I wish we could get rid of that stupid pointless value chart people are frequently bringing to conversations. It is meaningless beyond fulfilling this weird need some people have to quantify everything just to have an intellectual shortcut to evaluate things. Don't even get me started on how lazy the idea of a static draft value chart is just based on how each draft is different in its depth, positional strengths and individual teams needs.
The reality is: No we didn't give up a fourth round pick for Ealy, we gave up nothing because by all reports we ended up with the very same player we would have chosen 8 spots earlier anyway.
BB got himself a player without comprising any of the draft picks. That's the definition of free.
Finally, people need to stop associating the draft spot with roster safety. The reason BB rarely cuts players drafted in the top 3 rounds in their first 3 years is because the skills and traits that made them high picks in the first place are still there and not because of where they were picked. He is not someone who has a problem cutting losses because of sunk costs.

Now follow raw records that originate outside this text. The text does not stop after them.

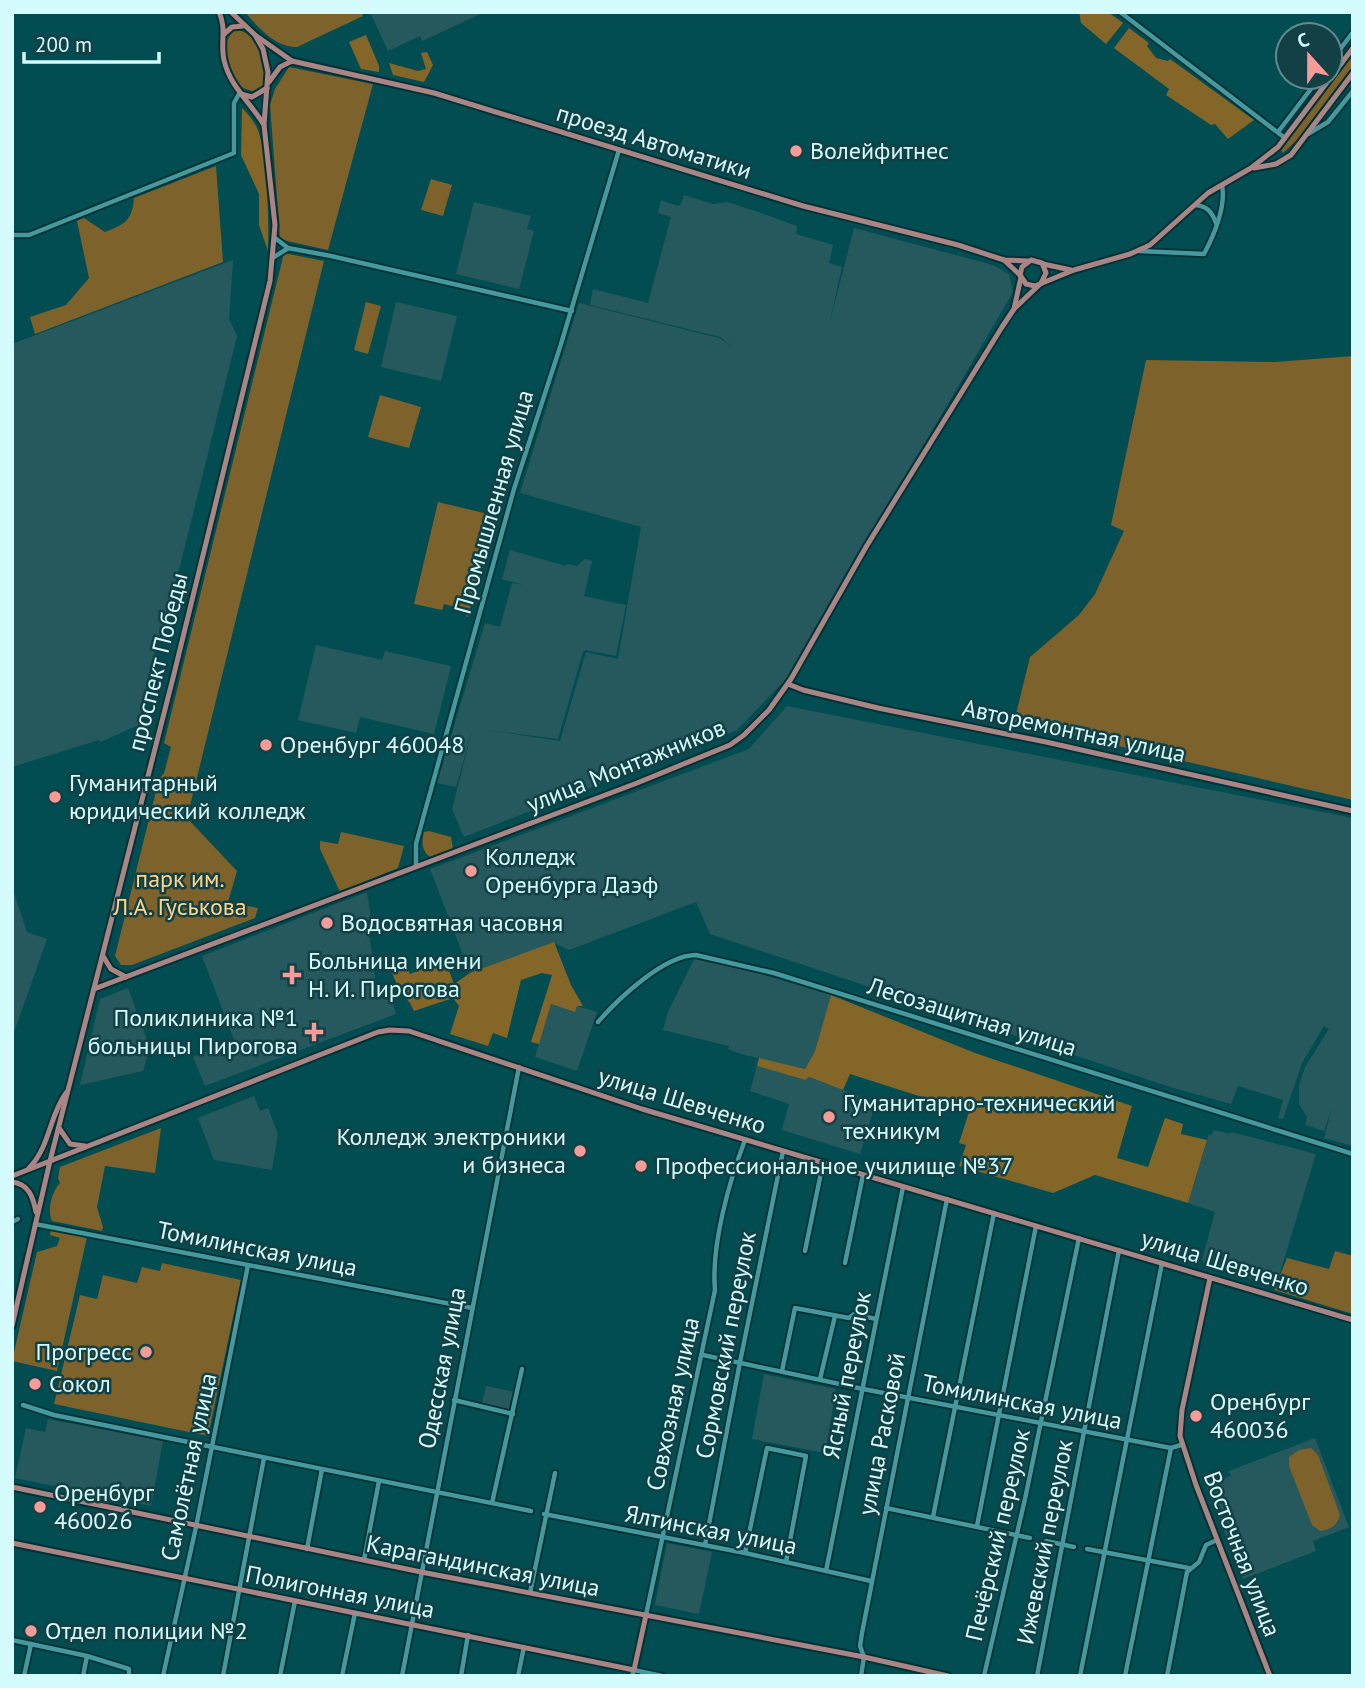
<svg xmlns="http://www.w3.org/2000/svg" width="1365" height="1688" font-family="'PT Sans',sans-serif">
<style>
.built{fill:#26595d}
.green{fill:#7d622b}
.forest{fill:#846628}
.lines{fill:none;stroke-linecap:round;stroke-linejoin:round}
.minor-casing{stroke:#003134;stroke-width:8}
.major-casing{stroke:#003134;stroke-width:9}
.minor{stroke:#45989e;stroke-width:4.5}
.major{stroke:#aa8586;stroke-width:5}
.poi-dot{fill:#f59b98;stroke:#134044;stroke-width:2.5}
.labels{text-anchor:middle;stroke-width:5;stroke-linejoin:round;paint-order:stroke}
.street-label{font-size:24px;fill:#d4fbfe;stroke:#134044}
.poi-label{font-size:24px;fill:#d4fbfe;stroke:#134044;text-anchor:start}
.park-label{font-size:24px;fill:#ffd689;stroke:#134044}
</style>
<rect width="100%" height="100%" fill="#024d52"/>
<!-- built -->
<g class="built">
<polygon points="370,12 485,12 422,41 420,36 388,51"/>
<polygon points="684,195 713,204 727,202 758,212 797,226 796,234 833,245 829,263 842,267 829,325 854,228 993,265 1009,274 1013,292 790,675 737,730 464,837 452,809 473,728 456,787 437,783 485,623 500,627 512,583 524,585 502,579 510,550 566,566 567,564 577,566 585,559 592,561 584,596 626,605 616,656 586,650 583,652 558,739 486,730 560,741 586,652 618,659 641,527 520,493 579,303 719,338 733,347 720,337 590,305 593,289 648,303 671,217 658,213 661,200 678,206 681,204"/>
<polygon points="474,202 531,216 527,229 534,231 519,289 456,274"/>
<polygon points="233,260 229,319 237,336 180,566 149,673 139,725 100,742 99,740 12,767 12,344"/>
<polygon points="396,302 457,316 441,381 381,367"/>
<polygon points="316,645 382,660 385,651 451,666 434,734 360,717 356,733 298,720"/>
<polygon points="787,706 1353,818 1353,1146 1324,1138 1332,1108 1324,1131 1305,1125 1307,1117 1299,1104 1299,1086 1305,1067 1329,1029 1324,1026 1302,1063 1283,1119 1278,1118 1283,1100 1238,1086 1231,1104 1170,1087 710,934 696,902 569,950 554,943 470,973 430,869 749,749"/>
<polygon points="12,887 27,932 47,939 13,1035"/>
<polygon points="367,892 371,919 368,921 368,927 378,999 390,995 396,1014 205,1086 193,1057 234,1040 202,956"/>
<polygon points="694,959 754,972 831,995 815,1051 805,1069 741,1054 728,1049 729,1046 663,1030 668,1012"/>
<polygon points="128,988 150,1048 143,1071 80,1085 100,999"/>
<polygon points="551,1004 575,1012 577,1006 597,1012 577,1071 535,1057"/>
<polygon points="757,1066 804,1080 808,1077 876,1102 860,1154 782,1130 789,1104 750,1091"/>
<polygon points="254,1096 260,1111 268,1108 278,1134 272,1170 214,1160 198,1118"/>
<polygon points="1213,1130 1230,1134 1231,1132 1316,1154 1276,1286 1223,1270 1223,1267 1217,1264 1215,1268 1205,1264 1202,1260 1215,1212 1188,1203 1209,1134 1212,1135"/>
<polygon points="764,1374 836,1389 825,1453 752,1439"/>
<polygon points="486,1386 515,1392 511,1410 482,1403"/>
<polygon points="48,1419 163,1441 151,1506 15,1478 26,1428 45,1432"/>
<polygon points="1315,1438 1349,1527 1313,1541 1316,1551 1243,1579 1206,1485 1231,1476 1229,1471"/>
<polygon points="667,1543 712,1552 699,1614 655,1605"/>
</g>
<!-- green -->
<g class="green">
<path d="M245,12H361L363,16L297,47C275,47 259,28 245,12Z"/>
<path d="M235,30C259,29 279,79 255,92L243,88C229,75 217,44 235,30Z"/>
<polygon points="1353,55 1353,66 1297,140 1283,153 1281,150"/>
<polygon points="289,67 373,84 328,250 287,241 280,238 270,105 275,89"/>
<path d="M216,166L223,262L35,334L30,317L66,305L89,278L77,221L84,218L105,232C126,224 132,220 134,198Z"/>
<polygon points="431,179 452,185 443,216 421,210"/>
<polygon points="284,253 324,261 187,818 237,871 228,902 258,908 255,918 132,965 121,965 115,956 159,779 164,773 171,747 164,743"/>
<polygon points="366,302 381,306 368,354 354,350"/>
<polygon points="1353,356 1353,800 1014,722 1030,657 1079,615 1095,594 1124,531 1111,525 1146,360 1275,362"/>
<polygon points="380,395 421,407 409,448 368,437"/>
<polygon points="438,502 492,515 468,617 466,616 467,610 444,604 442,610 414,604"/>
<path d="M429,831L451,837L453,849L431,858C422,851 421,844 424,832Z"/>
<polygon points="341,832 404,846 398,868 340,892 320,849 320,841 338,844"/>
<path d="M161,1128L155,1173L105,1166L97,1207L103,1227L102,1231L52,1221C47,1210 52,1191 60,1183L58,1178L60,1167Z"/>
<polygon points="51,1229 87,1237 57,1371 12,1361 37,1252 57,1246 60,1238 50,1235"/>
<polygon points="1335,1251 1353,1256 1353,1314 1274,1290 1287,1258 1329,1269"/>
<polygon points="162,1263 241,1280 208,1436 54,1404 80,1295 97,1299 103,1275 137,1283 142,1267 160,1271"/>
<path d="M1311,1448L1318,1455L1340,1515C1337,1526 1331,1529 1320,1531L1312,1525L1289,1466V1457L1299,1450Z"/>
</g>
<!-- forest -->
<g class="forest">
<polygon points="1079,12 1108,12 1123,23 1106,44 1081,23"/>
<polygon points="1129,28 1149,43 1147,46 1156,58 1168,61 1170,59 1254,120 1228,139 1215,124 1211,125 1166,95 1169,89 1114,48"/>
<polygon points="366,35 379,66 379,72 361,69 349,42"/>
<polygon points="427,52 433,65 424,82 393,75 389,63 418,71 426,69 421,53"/>
<path d="M242,108C249,115 254,121 258,130C268,157 269,221 268,251L259,225V194L241,155Z"/>
<polygon points="554,942 571,985 583,1006 577,1006 575,1012 551,1004 539,1044 531,1042 552,975 542,973 521,980 507,1038 493,1033 488,1046 450,1034 459,1006 453,998 414,1011 410,1003 400,992 392,973 407,968 410,974 445,960 454,984 470,973"/>
<polygon points="831,995 975,1053 1132,1106 1117,1158 1148,1167 1165,1118 1183,1124 1181,1134 1207,1140 1188,1203 1095,1175 1053,1193 959,1166 966,1145 959,1143 969,1112 850,1074 843,1090 809,1077 805,1080 757,1066 759,1058 805,1069 815,1051"/>
</g>
<g class="lines">
<!-- minor casing -->
<g class="minor-casing">
<g id="minor">
<polyline points="1120,12 1285,138"/>
<polyline points="1330,63 1353,32"/>
<polyline points="1278,132 1320,77"/>
<polyline points="1308,134 1328,122 1353,91"/>
<path d="M1195,205C1207,206 1212,212 1216,223"/>
<polyline points="12,235 29,235 234,153 234,103 239,94"/>
<polyline points="275,238 288,248 331,256 572,311"/>
<path d="M1139,251L1204,254C1214,235 1226,206 1222,185"/>
<polyline points="274,257 287,249"/>
<polyline points="416,866 416,844 422,822 514,489 561,344 619,150"/>
<path d="M598,1022C618,999 664,955 696,955L774,973L1353,1154"/>
<polyline points="12,1222 18,1219"/>
<polyline points="35,1224 472,1308"/>
<polyline points="805,1251 823,1163"/>
<polyline points="845,1263 863,1175"/>
<polyline points="703,1355 863,1389 1171,1448"/>
<polyline points="782,1371 795,1308 849,1318 854,1314 876,1319"/>
<polyline points="820,1379 835,1316"/>
<polyline points="454,1400 513,1414"/>
<polyline points="23,1405 54,1415 531,1511"/>
<polyline points="492,1503 522,1369"/>
<polyline points="886,1508 1030,1538"/>
<polyline points="544,1514 745,1553 871,1581"/>
<polyline points="933,1517 994,1213"/>
<polyline points="977,1526 1036,1226"/>
<polyline points="1046,1541 1074,1547"/>
<polyline points="705,1545 740,1362 783,1151"/>
<polyline points="307,1549 322,1469"/>
<polyline points="1087,1549 1189,1568"/>
<polyline points="745,1553 767,1448 806,1456 786,1562"/>
<polyline points="364,1560 379,1481"/>
<polyline points="826,1571 903,1187"/>
<polyline points="530,1593 555,1473"/>
<path d="M646,1615L715,1290C711,1245 729,1182 745,1140"/>
<polyline points="12,1640 87,1656 129,1669 129,1676"/>
<polyline points="24,1676 31,1644"/>
<polyline points="83,1676 87,1656"/>
<polyline points="163,1676 196,1527 248,1265"/>
<polyline points="223,1676 264,1458"/>
<polyline points="280,1676 295,1601"/>
<polyline points="342,1676 355,1613"/>
<polyline points="402,1676 519,1067"/>
<polyline points="461,1676 468,1635"/>
<polyline points="518,1676 524,1647"/>
<polyline points="632,1676 634,1670 662,1676"/>
<polyline points="861,1676 864,1657 860,1646 862,1633 947,1199"/>
<polyline points="984,1676 1025,1499 1079,1238"/>
<polyline points="1037,1676 1119,1250"/>
<polyline points="1080,1676 1162,1263"/>
<polyline points="1125,1676 1171,1448 1181,1445"/>
<polyline points="1167,1676 1187,1572 1199,1562 1206,1545 1217,1540"/>
</g>
</g>
<!-- major casing -->
<g class="major-casing">
<g id="major">
<path d="M219,12C227,29 220,43 224,60C230,87 251,103 264,125"/>
<polyline points="231,12 255,35 292,61 434,93 803,206 958,245 1004,260 1028,261"/>
<polyline points="224,34 232,27 243,26"/>
<polyline points="269,82 280,67 292,61"/>
<polyline points="241,94 252,97 267,88"/>
<polyline points="1254,168 1276,164 1291,155 1353,73"/>
<polyline points="1004,260 1020,275"/>
<polyline points="1043,264 1071,270"/>
<polyline points="1041,283 1046,273 1042,263 1031,260 1022,267 1020,275 1026,284 1035,286 1074,270 1130,254 1150,245 1208,193 1251,168 1278,147 1353,48"/>
<polyline points="1014,309 1021,277"/>
<polyline points="788,684 803,690 878,708 1046,742 1353,811"/>
<polyline points="103,956 111,969 126,977"/>
<polyline points="94,989 637,783 730,745 744,735 769,710 791,679 866,547 1002,327 1014,309 1039,285"/>
<polyline points="59,1128 70,1144 85,1146"/>
<path d="M29,1168C50,1147 49,1116 66,1093"/>
<polyline points="12,1176 378,1032 390,1030 409,1031 642,1109 1353,1320"/>
<path d="M12,1182C29,1184 33,1197 36,1212"/>
<polyline points="1210,1278 1182,1410 1180,1436 1196,1485 1270,1676"/>
<polyline points="12,1326 50,1161 173,678 270,281 275,225 264,125 268,72 263,49 255,35"/>
<polyline points="12,1487 421,1572 864,1657 948,1676"/>
<polyline points="12,1543 634,1670 646,1615"/>
</g>
</g>
<!-- minor -->
<use href="#minor" class="minor"/>
<!-- major -->
<use href="#major" class="major"/>
</g>
<!-- markers -->
<g class="poi-dot">
<circle cx="796" cy="151" r="7"/>
<circle cx="266" cy="745" r="7"/>
<circle cx="55" cy="797" r="7"/>
<circle cx="471" cy="871" r="7"/>
<circle cx="327" cy="923" r="7"/>
<path d="M288.5 964.5h7v7h7v7h-7v7h-7v-7h-7v-7h7z"/>
<path d="M310.5 1021.5h7v7h7v7h-7v7h-7v-7h-7v-7h7z"/>
<circle cx="829" cy="1117" r="7"/>
<circle cx="580" cy="1151" r="7"/>
<circle cx="641" cy="1166" r="7"/>
<circle cx="146" cy="1352" r="7"/>
<circle cx="35" cy="1384" r="7"/>
<circle cx="1196" cy="1416" r="7"/>
<circle cx="40" cy="1507" r="7"/>
<circle cx="31" cy="1631" r="7"/>
</g>
<g class="labels">
<!-- street labels -->
<g class="street-label">
<text transform="translate(654 142) rotate(17)" y="8">проезд Автоматики</text>
<text transform="translate(494 502) rotate(-74)" y="8">Промышленная улица</text>
<text transform="translate(158 662) rotate(-76)" y="8">проспект Победы</text>
<text transform="translate(1074 731) rotate(12)" y="8">Авторемонтная улица</text>
<text transform="translate(626 766) rotate(-22)" y="8">улица Монтажников</text>
<text transform="translate(972 1017) rotate(17)" y="8">Лесозащитная улица</text>
<text transform="translate(682 1101) rotate(17)" y="8">улица Шевченко</text>
<text transform="translate(257 1249) rotate(11)" y="8">Томилинская улица</text>
<text transform="translate(1225 1263) rotate(17)" y="8">улица Шевченко</text>
<text transform="translate(726 1345) rotate(-79)" y="8">Сормовский переулок</text>
<text transform="translate(442 1368) rotate(-79)" y="8">Одесская улица</text>
<text transform="translate(847 1375) rotate(-79)" y="8">Ясный переулок</text>
<text transform="translate(1022 1402) rotate(11)" y="8">Томилинская улица</text>
<text transform="translate(673 1404) rotate(-78)" y="8">Совхозная улица</text>
<text transform="translate(882 1434) rotate(-79)" y="8">улица Расковой</text>
<text transform="translate(189 1467) rotate(-78)" y="8">Самолётная улица</text>
<text transform="translate(711 1530) rotate(11)" y="8">Ялтинская улица</text>
<text transform="translate(998 1535) rotate(-77)" y="8">Печёрский переулок</text>
<text transform="translate(1045 1542) rotate(-79)" y="8">Ижевский переулок</text>
<text transform="translate(1242 1554) rotate(69)" y="8">Восточная улица</text>
<text transform="translate(483 1566) rotate(11)" y="8">Карагандинская улица</text>
<text transform="translate(340 1592) rotate(11)" y="8">Полигонная улица</text>
</g>
<!-- poi labels -->
<g class="poi-label">
<text x="810" y="159">Волейфитнес</text>
<text x="280" y="753">Оренбург 460048</text>
<text x="69" y="791">Гуманитарный<tspan x="69" dy="28">юридический колледж</tspan></text>
<text x="485" y="865">Колледж<tspan x="485" dy="28">Оренбурга Даэф</tspan></text>
<text x="341" y="931">Водосвятная часовня</text>
<text x="308" y="969">Больница имени<tspan x="308" dy="28">Н. И. Пирогова</tspan></text>
<text x="298" y="1026" text-anchor="end">Поликлиника №1<tspan x="298" dy="28">больницы Пирогова</tspan></text>
<text x="843" y="1111">Гуманитарно-технический<tspan x="843" dy="28">техникум</tspan></text>
<text x="566" y="1145" text-anchor="end">Колледж электроники<tspan x="566" dy="28">и бизнеса</tspan></text>
<text x="655" y="1174">Профессиональное училище №37</text>
<text x="132" y="1360" text-anchor="end">Прогресс</text>
<text x="49" y="1392">Сокол</text>
<text x="1210" y="1410">Оренбург<tspan x="1210" dy="28">460036</tspan></text>
<text x="54" y="1501">Оренбург<tspan x="54" dy="28">460026</tspan></text>
<text x="45" y="1639">Отдел полиции №2</text>
</g>
<!-- park labels -->
<g class="park-label">
<text x="180" y="887">парк им.<tspan x="180" dy="28">Л.А. Гуськова</tspan></text>
</g>
</g>
<!-- border -->
<rect width="1365" height="1688" fill="none" stroke="#d4fbfe" stroke-width="28"/>
<!-- north arrow -->
<g transform="translate(1309 56) rotate(339)"><circle r="33" fill="#134044" stroke="#608b8e" stroke-width="2"/>
<path d="M0-5L12 26L0 18L-12 26Z" fill="#f59b98"/>
<text y="-10" font-size="19" font-weight="bold" text-anchor="middle" fill="#d4fbfe">С</text>
</g>
<!-- scale -->
<path d="M24 52v10h135v-10" fill="none" stroke="#d4fbfe" stroke-width="3.5"/>
<text x="35" y="52" font-size="21" fill="#d4fbfe" stroke="#134044" stroke-width="5" paint-order="stroke">200 m</text>
</svg>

I think fans frequently misunderstand the actual purpose of the standard draft value chart.
It was originally developed by a couple math geeks working for the Cowboys under Jimmie Johnson. They wanted to quantify how teams valued the various
places in line. They reviewed the entire history of draft pick trades to see how
the teams themselves had been making pick-for-pick trades (a late-2nd + a mid-3rd = a mid-2nd, atc.) and then experimented with plugging in numbers until the could get roughly balanced equations for every historic trade. Then they extrapolated numeric values for all the picks that weren't involved in trades.
IOW, those pick values weren't arbitrarily assigned, and they were NOT at all based on the ultimate success/failure of the prospects who were picked in those slots, so the values for each slot are completely divorced from the differences in depth, positional strengths from draft class to draft class and team needs.
Anyway, the 'Boys didn't do create the chart for the betterment of the league. In fact, it was a closely-guarded secret for the first couple of years. The 'Boys were essentially (and effectively) using it to get the better of other teams in pick trades. Because coaches and front-office people move from team-to-team, eventually other teams got ahold of the chart and began using it.
And now all teams do, in one team-customized version or another. The proof of this is in the fact that about 90% of all pick-for-picks trades work out to within 5% of the standard chart values, and about half of them work out to within 2%. I personally ran the numeric equations for every trade over a ten-year period, so I'm not making this up or reporting someone else's "guesstimate."
Trades involving picks in the top five or so have the largest variation from standard chart value equivalency (as much as +/- 29%). Sometimes teams will offer a point value "discount" if they receive an extra late-round pick. And there's a fudge-factor involved in calculating trades involving future picks, although even those often work out remarkably close if you use the general principle that a 2017 mid-3rd equals a 2018 mid-2nd, etc.
Overall, in real life, teams stick very close to standard chart values when making trades.
The point is that the chart was never intended to assign a value to the actual prospect who ended up getting picked in a particular spot, but merely to assign a value to
the opportunity that the spot represented to a team to pick the prospect they wanted.
A lot of fans have this notion that "moving up in the draft gets you a better player". It doesn't. It only provides an earlier opportunity to pick a prospect who you think will become a better player - an opportunity to jump ahead of other teams who may want the same guy. To my knowledge, no team has ever arbitrarily
initiated a trade up in the hopes that some random "better player" will fall to them there. They're always targeting one or another specific prospect who they're convinced won't still be on the board later.
Thus, the standard draft chart point value for a particular slot (opportunity) has no relationship whatsoever to how a team calculates the potential value of the prospect they intend to pick in that slot, much less how he turns out. Attempts to reverse engineer/re-calculate the chart based on an arbitrary/subjective average value of how the prospects selected at each slot have turned out are completely missing the point. No team operates that way in real life.
OTOH, using the chart as a rough guide to figuring how much "draft capital" a team spent to acquire a specific prospect (or veteran player) versus how the guy actually worked out is merely one way of putting things in perspective.